● **THE TASK**: Every record that follows should be copied exactly. No picture belongs in the copy.

RECORDS SHOWN START

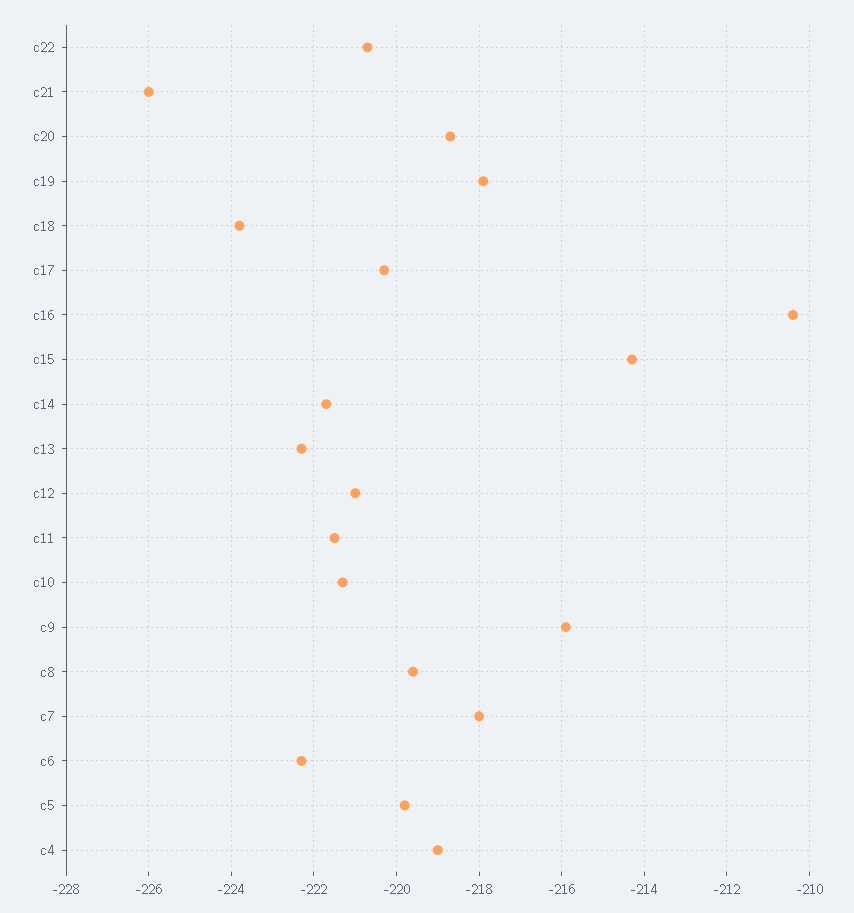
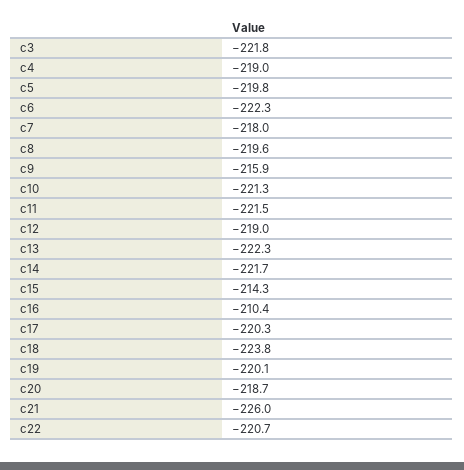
  {
    "c22": -220.7,
    "c21": -226,
    "c20": -218.7,
-   "c19": -218,
+   "c19": -220.1,
    "c18": -223.8,
    "c17": -220.3,
    "c16": -210.4,
    "c15": -214.3,
    "c14": -221.7,
    "c13": -222.3,
-   "c12": -221,
+   "c12": -219,
    "c11": -221.5,
    "c10": -221.3,
    "c9": -215.9,
    "c8": -219.6,
    "c7": -218,
    "c6": -222.3,
    "c5": -219.8,
-   "c4": -219
+   "c4": -219,
+   "c3": -221.8
  }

RECORDS SHOWN END

● **REPLY**:
  {
    "c22": -220.7,
    "c21": -226,
    "c20": -218.7,
-   "c19": -218,
+   "c19": -220.1,
    "c18": -223.8,
    "c17": -220.3,
    "c16": -210.4,
    "c15": -214.3,
    "c14": -221.7,
    "c13": -222.3,
-   "c12": -221,
+   "c12": -219,
    "c11": -221.5,
    "c10": -221.3,
    "c9": -215.9,
    "c8": -219.6,
    "c7": -218,
    "c6": -222.3,
    "c5": -219.8,
-   "c4": -219
+   "c4": -219,
+   "c3": -221.8
  }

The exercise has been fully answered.